150+ Canadians Day 74: Mother Earth Water Walkers

Mother Earth Water Walkers contribute to peace in their active witness to all people’s dependency on clean water. #Canada150

“Traditional teachings and modern science combine to strengthen our historical understanding that Water is the life-blood of our Mother Earth. Indigenous women continue their role as protectors of the Water. …we must continually ask ourselves what we are leaving for a future seventh generation….It is our spiritual and cultural responsibility to protect our local lands and Waters in order to help protect the whole of Mother Earth.” Tribal and First Nations Great Lakes Water Accord, 2004

Ojibwa Grandmother Josephine Mandamin, an Anishnawbe elder originally from the Wikwemikong Unceded Reservation on Manitoulin Island in northern Ontario, was the founder of the Mother Earth Water Walk. She has walked more than 10,000 miles along the shores of rivers and lakes since 2003. Mandamin has collected pledges from more than 100 First Nations communities to support the First Nations Great Lake Water Accord.

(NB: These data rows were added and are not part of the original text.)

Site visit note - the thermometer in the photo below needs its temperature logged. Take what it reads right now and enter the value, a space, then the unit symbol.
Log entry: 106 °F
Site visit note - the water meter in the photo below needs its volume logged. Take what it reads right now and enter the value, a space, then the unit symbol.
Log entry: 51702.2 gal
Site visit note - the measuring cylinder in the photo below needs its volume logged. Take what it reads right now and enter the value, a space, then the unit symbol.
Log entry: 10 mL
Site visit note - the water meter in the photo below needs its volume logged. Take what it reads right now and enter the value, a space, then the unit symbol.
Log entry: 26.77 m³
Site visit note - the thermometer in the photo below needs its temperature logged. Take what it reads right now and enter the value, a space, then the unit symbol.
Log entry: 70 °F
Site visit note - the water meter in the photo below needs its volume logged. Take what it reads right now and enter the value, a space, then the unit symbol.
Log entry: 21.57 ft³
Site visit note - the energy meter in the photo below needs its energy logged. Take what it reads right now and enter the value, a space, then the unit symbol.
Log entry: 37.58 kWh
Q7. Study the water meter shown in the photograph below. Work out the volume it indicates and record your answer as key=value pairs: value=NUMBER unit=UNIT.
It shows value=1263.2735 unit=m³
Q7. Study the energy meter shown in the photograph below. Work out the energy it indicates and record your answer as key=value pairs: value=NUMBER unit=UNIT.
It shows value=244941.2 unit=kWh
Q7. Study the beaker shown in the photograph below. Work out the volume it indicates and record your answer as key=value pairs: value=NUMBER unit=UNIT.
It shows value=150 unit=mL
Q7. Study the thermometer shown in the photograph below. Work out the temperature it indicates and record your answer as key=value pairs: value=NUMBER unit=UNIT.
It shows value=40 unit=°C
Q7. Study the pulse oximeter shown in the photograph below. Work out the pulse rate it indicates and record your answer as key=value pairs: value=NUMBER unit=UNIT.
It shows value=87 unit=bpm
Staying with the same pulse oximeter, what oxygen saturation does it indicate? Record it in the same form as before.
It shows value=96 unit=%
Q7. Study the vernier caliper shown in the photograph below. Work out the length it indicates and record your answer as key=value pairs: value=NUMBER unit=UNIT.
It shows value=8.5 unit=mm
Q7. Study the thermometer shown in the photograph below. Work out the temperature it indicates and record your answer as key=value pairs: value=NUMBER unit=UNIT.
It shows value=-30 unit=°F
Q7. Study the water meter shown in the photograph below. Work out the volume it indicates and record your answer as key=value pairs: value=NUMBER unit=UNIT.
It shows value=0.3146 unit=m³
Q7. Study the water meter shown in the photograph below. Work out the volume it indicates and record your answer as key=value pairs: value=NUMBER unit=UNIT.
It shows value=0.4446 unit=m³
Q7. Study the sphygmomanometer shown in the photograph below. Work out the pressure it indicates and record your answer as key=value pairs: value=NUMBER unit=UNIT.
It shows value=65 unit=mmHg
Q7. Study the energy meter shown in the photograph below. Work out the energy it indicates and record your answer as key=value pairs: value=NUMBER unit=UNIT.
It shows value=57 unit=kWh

The First Nations Great Lake Water Accord, signed at Sault. Ste. Marie, Michigan, November 23, 2004, states that the Tribes and First Nations of the Great Lakes Basin demand that ”our rights and sovereignty be respected, that that any governmental effort to protect and preserve the Waters of the great Lakes Basin include full participation by Tribes and First Nations, and we also hereby pledge that we share the interests and concerns about the future of the Great Lakes waters, further pledging to work together with each other and the with other governments in the Great Lakes Basin to secure a healthy future or the Great Lakes.”

Josephine Mandamin received the Lieutenant Governor’s Ontario Heritage Award for Excellence in Conservation in 2016.

There is a water walk taking place in 2017! Visit Mother Earth Water Walkers website to learn more about this year’s route.

Image: Grandmother Josephine Mandamin leads the walk around Lake Monona. She blessed the waters of the lake and carried a bucket of lake water the entire distance around the lake as part of the water walk traditions. “I’ve been called here to respect her, to pray for her, to sing for her, give thanks to her,” Grandmother Josephine said, referring to Lake Monona. “Respect her in all that she is.”